▶ _INSTRUCTION_: Transcribe the items word for word, from their beginning through the line containing "Autumn Glory 5K", both ends included. Omit the pictures from your transcription.

▶ _RECORDS FOR THIS TASK_:
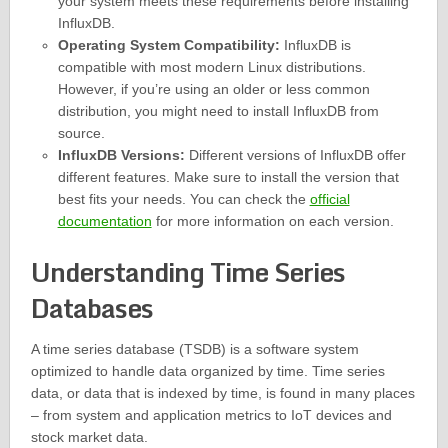
your system meets these requirements before installing
InfluxDB.
Operating System Compatibility:
InfluxDB is
compatible with most modern Linux distributions.
However, if you’re using an older or less common
distribution, you might need to install InfluxDB from
source.
InfluxDB Versions:
Different versions of InfluxDB offer
different features. Make sure to install the version that
best fits your needs. You can check the
official
documentation
for more information on each version.
Understanding Time Series
Databases
A time series database (TSDB) is a software system
optimized to handle data organized by time. Time series
data, or data that is indexed by time, is found in many places
– from system and application metrics to IoT devices and
stock market data.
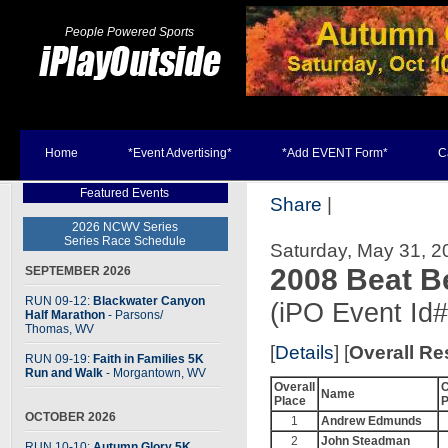
People Powered Sports
Home
*Event Advertising*
*Add EVENT Form*
C
Featured Events
Share
|
2026 NCWV Series
Series Race Schedule
Saturday, May 31, 20
2008 Beat B
SEPTEMBER 2026
RUN 09-12:
Blackwater Canyon
(iPO Event Id
Half Marathon
- Parsons
/
Thomas, WV
[
Details
] [
Overall Re
RUN 09-19:
Faith in Families 5K
Run and Walk
- Morgantown, WV
Overall
C
Name
Place
P
OCTOBER 2026
1
Andrew Edmunds
2
John Steadman
RUN 10-10:
Autumn Glory 5K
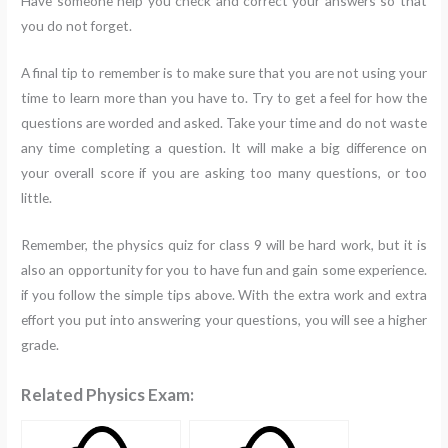
Have someone help you check and correct your answers so that
you do not forget.
A final tip to remember is to make sure that you are not using your
time to learn more than you have to. Try to get a feel for how the
questions are worded and asked. Take your time and do not waste
any time completing a question. It will make a big difference on
your overall score if you are asking too many questions, or too
little.
Remember, the physics quiz for class 9 will be hard work, but it is
also an opportunity for you to have fun and gain some experience.
if you follow the simple tips above. With the extra work and extra
effort you put into answering your questions, you will see a higher
grade.
Related Physics Exam:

▶ _YOUR SOLUTION_:
your system meets these requirements before installing
InfluxDB.
Operating System Compatibility:
InfluxDB is
compatible with most modern Linux distributions.
However, if you’re using an older or less common
distribution, you might need to install InfluxDB from
source.
InfluxDB Versions:
Different versions of InfluxDB offer
different features. Make sure to install the version that
best fits your needs. You can check the
official
documentation
for more information on each version.
Understanding Time Series
Databases
A time series database (TSDB) is a software system
optimized to handle data organized by time. Time series
data, or data that is indexed by time, is found in many places
– from system and application metrics to IoT devices and
stock market data.
People Powered Sports
Home
*Event Advertising*
*Add EVENT Form*
C
Featured Events
Share
|
2026 NCWV Series
Series Race Schedule
Saturday, May 31, 20
2008 Beat B
SEPTEMBER 2026
RUN 09-12:
Blackwater Canyon
(iPO Event Id
Half Marathon
- Parsons
/
Thomas, WV
[
Details
] [
Overall Re
RUN 09-19:
Faith in Families 5K
Run and Walk
- Morgantown, WV
Overall
C
Name
Place
P
OCTOBER 2026
1
Andrew Edmunds
2
John Steadman
RUN 10-10:
Autumn Glory 5K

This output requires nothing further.